Пахарь взрыхляет землю, сеет, посев убирает.
Ловчий зверей убивает, сыт он и в шкуре звериной.
Но смерть постигает любого, мрак сменяется светом,
Свет же сменяется мраком. Жребий людей одинаков.
Ищешь чего же ты в мире, живущем по вечным законам?
Таблица IX
Сердце терзая плачем, Гильгамеш свое царство покинул.
Бежал Гильгамеш в пустыню. И у холмов песчаных,
Похожих на женские груди, он опустился на землю.
В сон погрузился мгновенно. Но он не принес утешенья.
И, не дождавшись рассвета, он направился в горы.
Львиный рык он услышал, увидел, что звери резвятся,
Словно щенята играя. — Почему вам неведомо горе, —
Гильгамеш ко львам обратился. — Ушел ведь из жизни Энкиду,
Тот, с которым когда-то у водопоя теснились,
Стрелы от вас отводивший, засыпавший землею ловушки,
Где Энкиду, скажите?

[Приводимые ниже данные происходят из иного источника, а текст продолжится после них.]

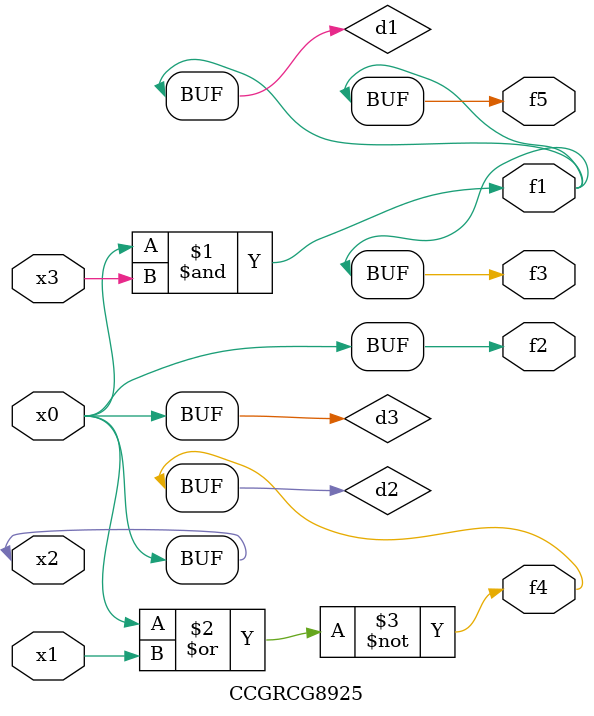
<source format=v>
module CCGRCG8925(
	input x0, x1, x2, x3,
	output f1, f2, f3, f4, f5
);

	wire d1, d2, d3;

	and (d1, x2, x3);
	nor (d2, x0, x1);
	buf (d3, x0, x2);
	assign f1 = d1;
	assign f2 = d3;
	assign f3 = d1;
	assign f4 = d2;
	assign f5 = d1;
endmodule

</source>
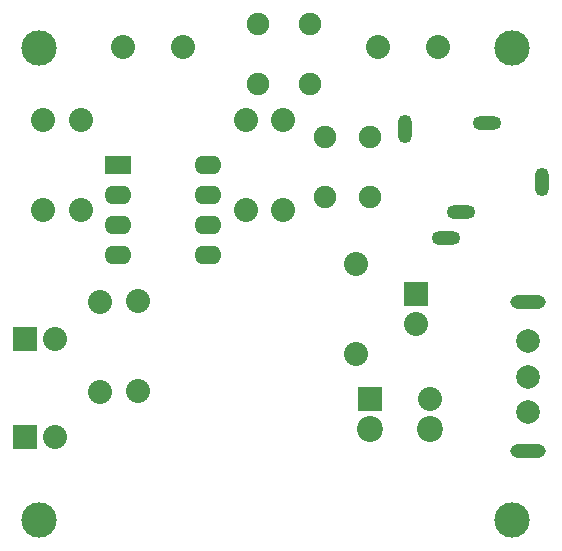
<source format=gbr>
G04 #@! TF.GenerationSoftware,KiCad,Pcbnew,(5.1.10)-1*
G04 #@! TF.CreationDate,2021-07-25T15:26:42+01:00*
G04 #@! TF.ProjectId,EMFDetector_v2,454d4644-6574-4656-9374-6f725f76322e,rev?*
G04 #@! TF.SameCoordinates,PX7270e00PY8a48640*
G04 #@! TF.FileFunction,Soldermask,Bot*
G04 #@! TF.FilePolarity,Negative*
%FSLAX46Y46*%
G04 Gerber Fmt 4.6, Leading zero omitted, Abs format (unit mm)*
G04 Created by KiCad (PCBNEW (5.1.10)-1) date 2021-07-25 15:26:42*
%MOMM*%
%LPD*%
G01*
G04 APERTURE LIST*
%ADD10C,2.032000*%
%ADD11R,2.032000X2.032000*%
%ADD12O,2.286000X1.574800*%
%ADD13R,2.286000X1.574800*%
%ADD14C,2.199640*%
%ADD15O,3.000000X1.200000*%
%ADD16C,2.000000*%
%ADD17C,1.905000*%
%ADD18C,3.000000*%
%ADD19O,2.400000X1.200000*%
%ADD20O,1.200000X2.400000*%
G04 APERTURE END LIST*
D10*
X6332000Y12230000D03*
D11*
X3792000Y12230000D03*
D10*
X6332000Y20485000D03*
D11*
X3792000Y20485000D03*
D12*
X19286000Y35217000D03*
X19286000Y32677000D03*
X19286000Y30137000D03*
X19286000Y27597000D03*
X11666000Y27597000D03*
X11666000Y30137000D03*
X11666000Y32677000D03*
D13*
X11666000Y35217000D03*
D14*
X38082000Y12865000D03*
X33002000Y12865000D03*
D10*
X38082000Y15405000D03*
D11*
X33002000Y15405000D03*
D15*
X46337000Y11010000D03*
X46337000Y23610000D03*
D16*
X46337000Y14310000D03*
X46337000Y20310000D03*
X46362400Y17302380D03*
D11*
X36845000Y24350000D03*
D10*
X36845000Y21810000D03*
X31765000Y19270000D03*
X31765000Y26890000D03*
X22461000Y39027000D03*
X22461000Y31407000D03*
X8491000Y39027000D03*
X8491000Y31407000D03*
D17*
X27922000Y42075000D03*
X27922000Y47155000D03*
X23477000Y42075000D03*
X23477000Y47155000D03*
X29192000Y32550000D03*
X29192000Y37630000D03*
X33002000Y32550000D03*
X33002000Y37630000D03*
D10*
X12047000Y45250000D03*
X17127000Y45250000D03*
X33637000Y45250000D03*
X38717000Y45250000D03*
D18*
X44982000Y5165000D03*
X4982000Y5165000D03*
X4982000Y45165000D03*
X44982000Y45165000D03*
D19*
X40657000Y31285000D03*
D20*
X47507000Y33785000D03*
D19*
X42907000Y38785000D03*
X39407000Y29035000D03*
D20*
X35907000Y38285000D03*
D10*
X10142000Y23660000D03*
X10142000Y16040000D03*
X13350000Y23715000D03*
X13350000Y16095000D03*
X25636000Y31407000D03*
X25636000Y39027000D03*
X5316000Y39027000D03*
X5316000Y31407000D03*
M02*

</source>
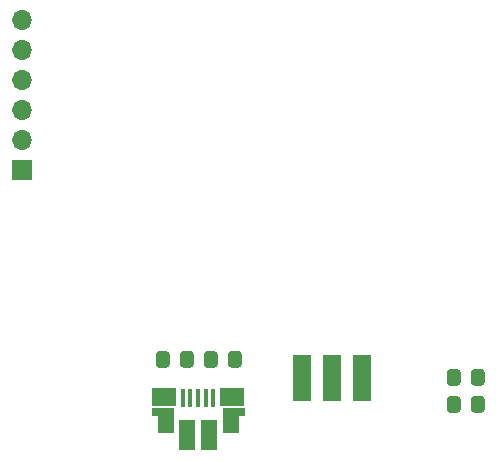
<source format=gtp>
G04 #@! TF.GenerationSoftware,KiCad,Pcbnew,(5.1.6)-1*
G04 #@! TF.CreationDate,2021-01-14T13:32:54+01:00*
G04 #@! TF.ProjectId,Power_module_v1,506f7765-725f-46d6-9f64-756c655f7631,rev?*
G04 #@! TF.SameCoordinates,Original*
G04 #@! TF.FileFunction,Paste,Top*
G04 #@! TF.FilePolarity,Positive*
%FSLAX46Y46*%
G04 Gerber Fmt 4.6, Leading zero omitted, Abs format (unit mm)*
G04 Created by KiCad (PCBNEW (5.1.6)-1) date 2021-01-14 13:32:54*
%MOMM*%
%LPD*%
G01*
G04 APERTURE LIST*
%ADD10R,1.430000X2.500000*%
%ADD11R,2.000000X1.500000*%
%ADD12R,1.350000X2.000000*%
%ADD13R,0.400000X1.650000*%
%ADD14R,1.825000X0.700000*%
%ADD15R,1.700000X1.700000*%
%ADD16O,1.700000X1.700000*%
%ADD17R,1.524000X4.000000*%
G04 APERTURE END LIST*
G36*
G01*
X107620000Y-100780001D02*
X107620000Y-99879999D01*
G75*
G02*
X107869999Y-99630000I249999J0D01*
G01*
X108520001Y-99630000D01*
G75*
G02*
X108770000Y-99879999I0J-249999D01*
G01*
X108770000Y-100780001D01*
G75*
G02*
X108520001Y-101030000I-249999J0D01*
G01*
X107869999Y-101030000D01*
G75*
G02*
X107620000Y-100780001I0J249999D01*
G01*
G37*
G36*
G01*
X109670000Y-100780001D02*
X109670000Y-99879999D01*
G75*
G02*
X109919999Y-99630000I249999J0D01*
G01*
X110570001Y-99630000D01*
G75*
G02*
X110820000Y-99879999I0J-249999D01*
G01*
X110820000Y-100780001D01*
G75*
G02*
X110570001Y-101030000I-249999J0D01*
G01*
X109919999Y-101030000D01*
G75*
G02*
X109670000Y-100780001I0J249999D01*
G01*
G37*
G36*
G01*
X114884000Y-99879999D02*
X114884000Y-100780001D01*
G75*
G02*
X114634001Y-101030000I-249999J0D01*
G01*
X113983999Y-101030000D01*
G75*
G02*
X113734000Y-100780001I0J249999D01*
G01*
X113734000Y-99879999D01*
G75*
G02*
X113983999Y-99630000I249999J0D01*
G01*
X114634001Y-99630000D01*
G75*
G02*
X114884000Y-99879999I0J-249999D01*
G01*
G37*
G36*
G01*
X112834000Y-99879999D02*
X112834000Y-100780001D01*
G75*
G02*
X112584001Y-101030000I-249999J0D01*
G01*
X111933999Y-101030000D01*
G75*
G02*
X111684000Y-100780001I0J249999D01*
G01*
X111684000Y-99879999D01*
G75*
G02*
X111933999Y-99630000I249999J0D01*
G01*
X112584001Y-99630000D01*
G75*
G02*
X112834000Y-99879999I0J-249999D01*
G01*
G37*
G36*
G01*
X133408000Y-103689999D02*
X133408000Y-104590001D01*
G75*
G02*
X133158001Y-104840000I-249999J0D01*
G01*
X132507999Y-104840000D01*
G75*
G02*
X132258000Y-104590001I0J249999D01*
G01*
X132258000Y-103689999D01*
G75*
G02*
X132507999Y-103440000I249999J0D01*
G01*
X133158001Y-103440000D01*
G75*
G02*
X133408000Y-103689999I0J-249999D01*
G01*
G37*
G36*
G01*
X135458000Y-103689999D02*
X135458000Y-104590001D01*
G75*
G02*
X135208001Y-104840000I-249999J0D01*
G01*
X134557999Y-104840000D01*
G75*
G02*
X134308000Y-104590001I0J249999D01*
G01*
X134308000Y-103689999D01*
G75*
G02*
X134557999Y-103440000I249999J0D01*
G01*
X135208001Y-103440000D01*
G75*
G02*
X135458000Y-103689999I0J-249999D01*
G01*
G37*
G36*
G01*
X133408000Y-101403999D02*
X133408000Y-102304001D01*
G75*
G02*
X133158001Y-102554000I-249999J0D01*
G01*
X132507999Y-102554000D01*
G75*
G02*
X132258000Y-102304001I0J249999D01*
G01*
X132258000Y-101403999D01*
G75*
G02*
X132507999Y-101154000I249999J0D01*
G01*
X133158001Y-101154000D01*
G75*
G02*
X133408000Y-101403999I0J-249999D01*
G01*
G37*
G36*
G01*
X135458000Y-101403999D02*
X135458000Y-102304001D01*
G75*
G02*
X135208001Y-102554000I-249999J0D01*
G01*
X134557999Y-102554000D01*
G75*
G02*
X134308000Y-102304001I0J249999D01*
G01*
X134308000Y-101403999D01*
G75*
G02*
X134557999Y-101154000I249999J0D01*
G01*
X135208001Y-101154000D01*
G75*
G02*
X135458000Y-101403999I0J-249999D01*
G01*
G37*
D10*
X110228900Y-106746740D03*
D11*
X108338900Y-103496740D03*
D12*
X113938900Y-105546740D03*
X108458900Y-105546740D03*
D13*
X111188900Y-103596740D03*
X112488900Y-103596740D03*
X111838900Y-103596740D03*
D14*
X114188900Y-104796740D03*
D13*
X109888900Y-103596740D03*
D11*
X114088900Y-103476740D03*
D14*
X108238900Y-104796740D03*
D13*
X110538900Y-103596740D03*
D10*
X112148900Y-106746740D03*
D15*
X96266000Y-84328000D03*
D16*
X96266000Y-81788000D03*
X96266000Y-79248000D03*
X96266000Y-76708000D03*
X96266000Y-74168000D03*
X96266000Y-71628000D03*
D17*
X125049280Y-101912420D03*
X122509280Y-101912420D03*
X119969280Y-101912420D03*
M02*

</source>
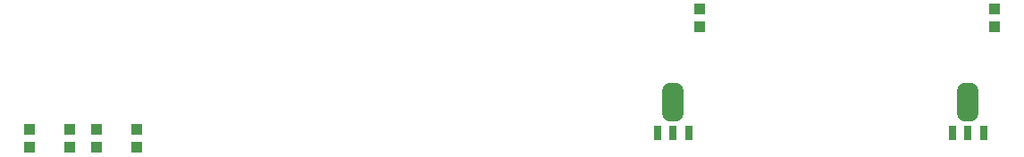
<source format=gbr>
G04 EAGLE Gerber RS-274X export*
G75*
%MOMM*%
%FSLAX34Y34*%
%LPD*%
%INSolderpaste Top*%
%IPPOS*%
%AMOC8*
5,1,8,0,0,1.08239X$1,22.5*%
G01*
%ADD10R,1.000000X1.100000*%
%ADD11R,0.800000X1.400000*%
%ADD12C,1.524000*%


D10*
X952500Y199000D03*
X952500Y182000D03*
X1231900Y199000D03*
X1231900Y182000D03*
X317500Y84700D03*
X317500Y67700D03*
D11*
X1191510Y81790D03*
X1221490Y81790D03*
D12*
X1209040Y100370D02*
X1203960Y100370D01*
X1203960Y121630D01*
X1209040Y121630D01*
X1209040Y100370D01*
X1209040Y114848D02*
X1203960Y114848D01*
D11*
X1206500Y81800D03*
X912110Y81790D03*
X942090Y81790D03*
D12*
X929640Y100370D02*
X924560Y100370D01*
X924560Y121630D01*
X929640Y121630D01*
X929640Y100370D01*
X929640Y114848D02*
X924560Y114848D01*
D11*
X927100Y81800D03*
D10*
X355600Y84700D03*
X355600Y67700D03*
X381000Y84700D03*
X381000Y67700D03*
X419100Y84700D03*
X419100Y67700D03*
M02*

</source>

От зверей не дождавшись ответа,
Гильгамеш поднимает секиру и бросается молнией к стае.
Упал стрелою меж львами, беспамятных сокрушая[240].
Сразу за перевалом простирались крайние горы.
В бездну их корни уходят, касаются неба вершины.
Здесь начало восхода и окончанье заката,
Горы по имени Маша[241]. Дверью закрыта пещера
И стражи ее охраняют в облике скорпионов,
Но с головой человека.
Ужас превозмогая, Гильгамеш к скорпиону подходит.
— Людям здесь нет прохода, — сказал скорпион. — Только Шамаш
Может вступить в пещеру. Ему лишь открыты ворота.
— Я ищу умершего друга, — Гильгамеш отозвался со стоном. —
Был Энкиду мне младшим братом, и сразили мы вместе Хумбабу.